# MkII ABA Swap: Tach Not Working?



## QUIRKiT (Dec 19, 2006)

Ok, I've got a '91 Jetta with an ABA OBDII out of a 96 Jetta. The car runs great and everything works well, except for the tach.

I'm using the original MkII cluster and the tach just won't read. I think it was never hooked up...

I'm assuming the fix is just to splice off of the harness somewhere? Anyone know an easy fix?


----------



## Salsa GTI (Aug 29, 2000)

tie your tach wire ti the neg side of the aba coil its under the little flippy cap
that is all


----------



## QUIRKiT (Dec 19, 2006)

Salsa GTI said:


> tie your tach wire ti the neg side of the aba coil its under the little flippy cap
> that is all


Your explanation is so detailed and precise!  

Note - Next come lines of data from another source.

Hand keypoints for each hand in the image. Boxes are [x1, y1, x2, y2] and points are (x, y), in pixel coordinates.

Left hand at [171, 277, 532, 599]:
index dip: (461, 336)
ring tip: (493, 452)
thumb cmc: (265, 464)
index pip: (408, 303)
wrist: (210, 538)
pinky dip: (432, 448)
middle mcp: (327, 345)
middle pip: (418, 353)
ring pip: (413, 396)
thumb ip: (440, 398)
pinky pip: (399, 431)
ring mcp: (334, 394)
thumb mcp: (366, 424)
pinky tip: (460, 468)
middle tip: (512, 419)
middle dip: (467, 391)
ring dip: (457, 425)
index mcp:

But seriously, I understood it, so thank you for the help! :beer:


----------



## Salsa GTI (Aug 29, 2000)

LOL...i was waiting for the WHERE IS THIS FLIPPY CAP responce

But you knew what i was talking about


----------



## i4turbo (Oct 26, 2006)

seriously, were on the back of the cluster do I need to send the neg of the coil too??? i cant seem to find it 

89 jetta ce2 aba swap


----------



## Svedka (Jul 4, 2008)

T/28 from your gauge cluster/tachometer it is a solid green wire 

T28/10 Tachometer U1/06 Green Green Green 

Reference 

http://www.a2resource.com/electrical/CE2cluster.html 

or you can hook - from the coil to 

G1/12 Ignition Coil Pin 1 (all Mk2, most others '90 only), ECU tach signal (all 91+ except Mk2) Tachometer Red/Black (coil) or Green/Black (ECU) 

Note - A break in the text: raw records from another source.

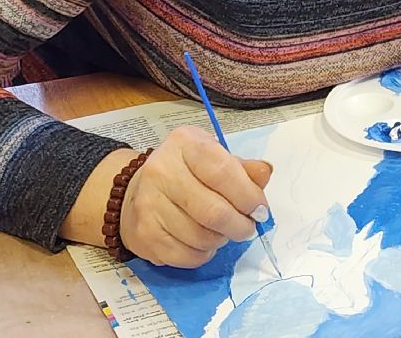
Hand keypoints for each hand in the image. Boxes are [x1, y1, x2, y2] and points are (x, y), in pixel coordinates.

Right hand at [120, 125, 272, 267]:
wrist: (135, 190)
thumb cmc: (185, 171)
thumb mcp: (214, 158)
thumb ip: (243, 168)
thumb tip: (265, 174)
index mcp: (185, 144)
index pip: (223, 172)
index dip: (248, 195)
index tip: (260, 210)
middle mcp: (161, 171)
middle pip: (213, 211)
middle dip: (239, 225)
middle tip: (248, 228)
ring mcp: (148, 205)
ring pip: (200, 237)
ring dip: (221, 240)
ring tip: (224, 232)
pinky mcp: (143, 234)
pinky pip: (184, 255)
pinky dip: (203, 254)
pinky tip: (204, 243)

http://www.a2resource.com/electrical/CE2.html


----------



## bayareafast (Apr 7, 2008)

i could be retarted but how does one go about connecting into the negative side of coil. i see the two leads under the lid there and i assume the one on the side where the ground is, is the negative post? theres no marking and no legit way to connect something onto there. would i tap into a wire coming off of coil or some how wrap a wire around the metal strip? thanks a ton!


----------



## Butcher (Jan 31, 2001)

Take all the wires off one of the posts and move them so they cannot touch the body of the car. Turn on the ignition, use a test light to see which wires have power [the ones attached to the coil or the ones that you just removed]. You could also check the wiring diagram and find it out that way too. Most German cars use a green wire on the triggered side and black on the power side.

Every coil I have ever touched always are labeled. Most are cast into the top of the coil. Circuit 15 is usually the power side, 1 is the trigger side [grounded side].


----------



## bayareafast (Apr 7, 2008)

tried both sides of coil and got nothing on the tach? is my tach wack? on the tach it has two wires for hot and two for ground. i have both grounds together and hot together, would this be an issue?


----------



## vweatsvtec (Dec 16, 2009)

Take the green wire straight from the back of the cluster and cut it before it goes into fuse box. Then run that wire through the firewall and to the coil. Put a female spade connector on it and put it on the neg side of coil. I’ll look when I get home which side it is. And the cluster will work. 


Sent from my iPhone using Tapatalk


----------



## bayareafast (Apr 7, 2008)

Thank you brother, but no sweat I got it figured finally.... One of the 12v leads didn't have sufficient contact. Ugh lol


----------



## vweatsvtec (Dec 16, 2009)

Ahh well hope it wasn’t to hard to figure out 


Sent from my iPhone using Tapatalk


----------